Ellen Cole, Owner of Little Seed Group

Award-winning marketing, PR and social media services that help businesses to grow, blossom and thrive

My careers advisor was the first person to suggest I had dyslexia. She spotted something in the way I expressed myself with words and gestures. I was 22 years old – halfway through a Masters degree and determined to prove her wrong – so I went for all the tests. Shockingly, she was right. No help was available throughout the rest of my course due to my age and no coping mechanisms were put in place to help me thrive.

After finishing my studies, I was advised to stay in a steady job and warned to expect challenges with having a learning difficulty. The way I see it, I’m differently abled. Once you understand your strengths, you realise dyslexia is an incredibly powerful tool in business. It helps you see things in ways that other people don’t.

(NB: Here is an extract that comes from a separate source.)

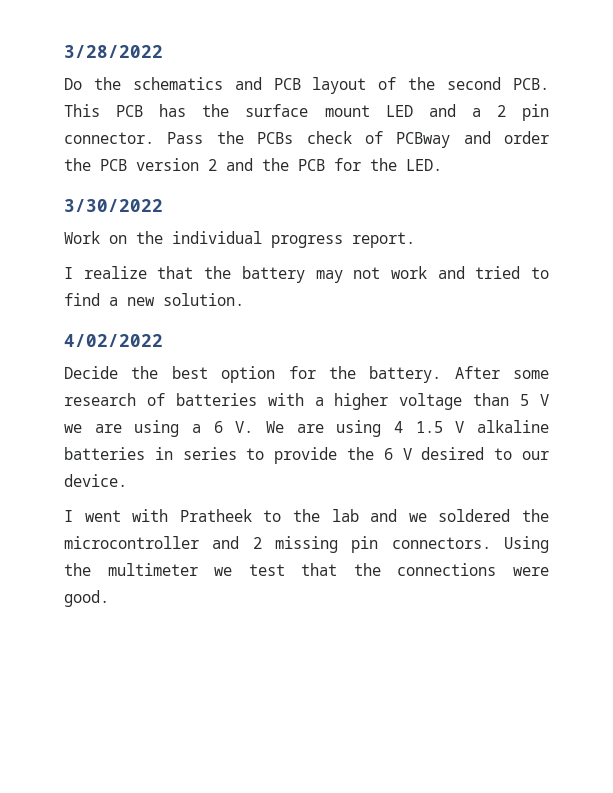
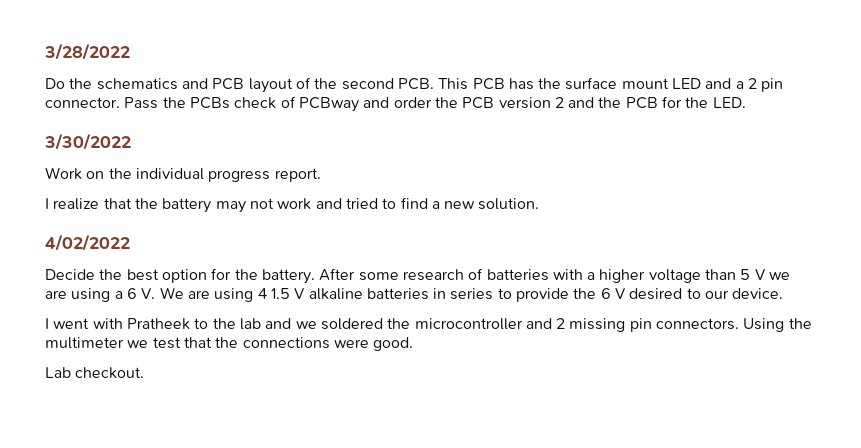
(109, 598) none -> [45,367,145,379] // Lab checkout.

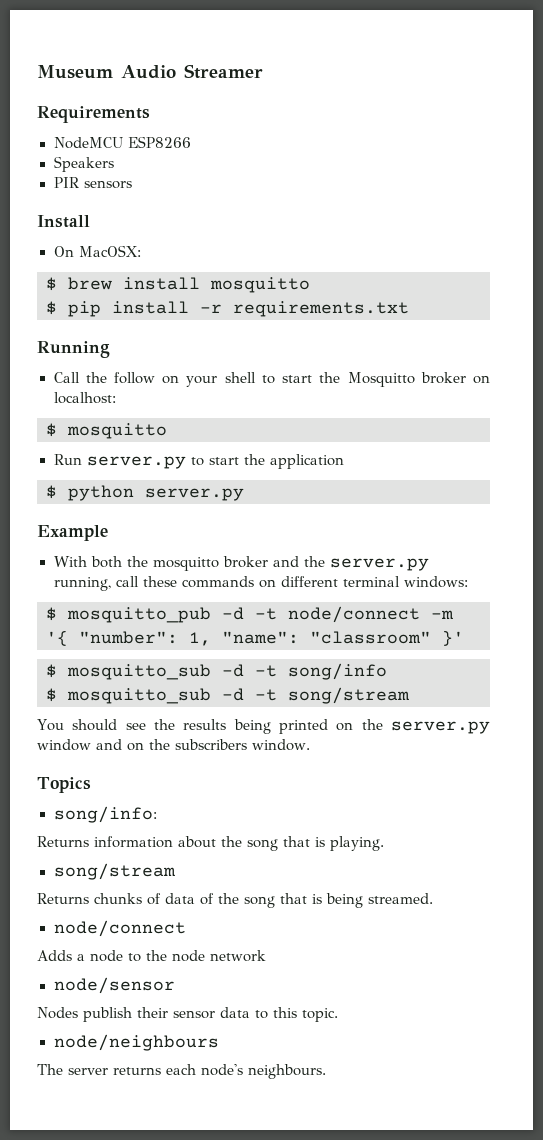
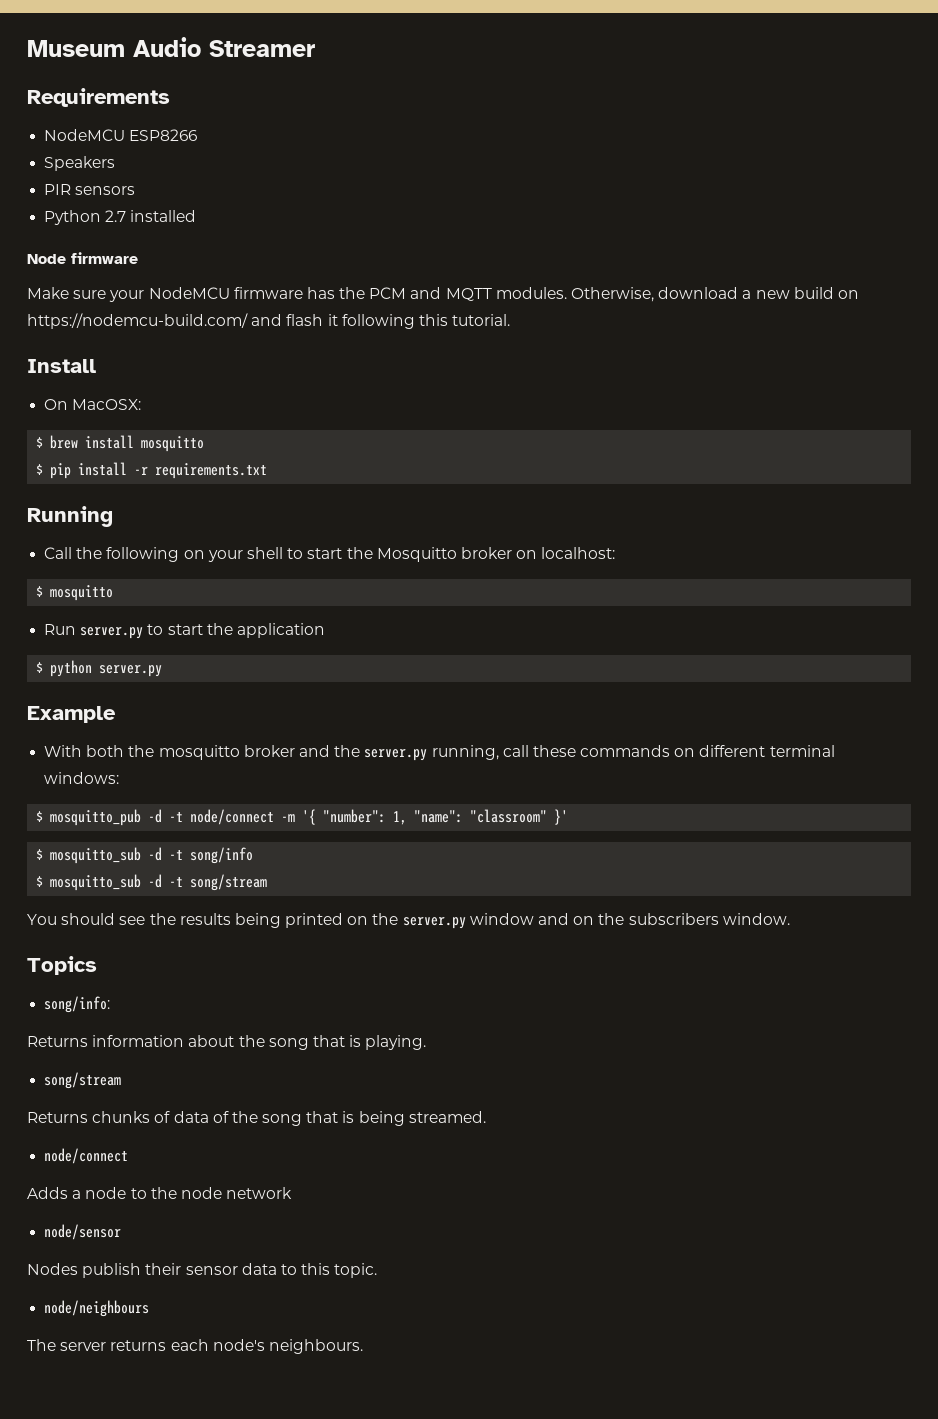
(132, 184) none -> [44,210,197,225] [27,252,138,264] [27,287,859,302] [27,313,511,329] // Python 2.7 installed // Node firmware // Make sure your NodeMCU firmware has the PCM and MQTT modules. Otherwise, download a new build on https://nodemcu-build.com/ and flash it following this tutorial.
[113,372,155,384] follow -> [106,547,180,562] following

I went into marketing and worked in several places where I thrived, but I wasn’t happy. I had an urge to set up my own business and completed a year-long course through a dyslexic mentoring scheme. I didn’t follow through though… Instead, I listened to loved ones, who worried about the lack of security, so it was even more upsetting when, at my last employed position, I was given 48 hours’ notice that the business was closing.

I’m not religious, but it felt like a sign: ‘It’s my time to go full-time freelance’. I dusted off my business plan and made a list of all the businesses I wanted to work with; then I wrote a personalised letter to each one. I used my last £10 to print them off and, with no money left for the bus, I walked into town and hand-delivered them.

Within two weeks, I had a full roster of clients. Three years on, I’ve never looked back. I’m upfront about having severe dyslexia and my own ways of working, but my results speak for themselves. I’ve won multiple awards; turned businesses around at risk of bankruptcy; and secured my clients national and international press coverage.

More than 50% of NASA employees are dyslexic. If you’re shooting for the moon, it pays to bring people to the table who think differently and empower them to succeed!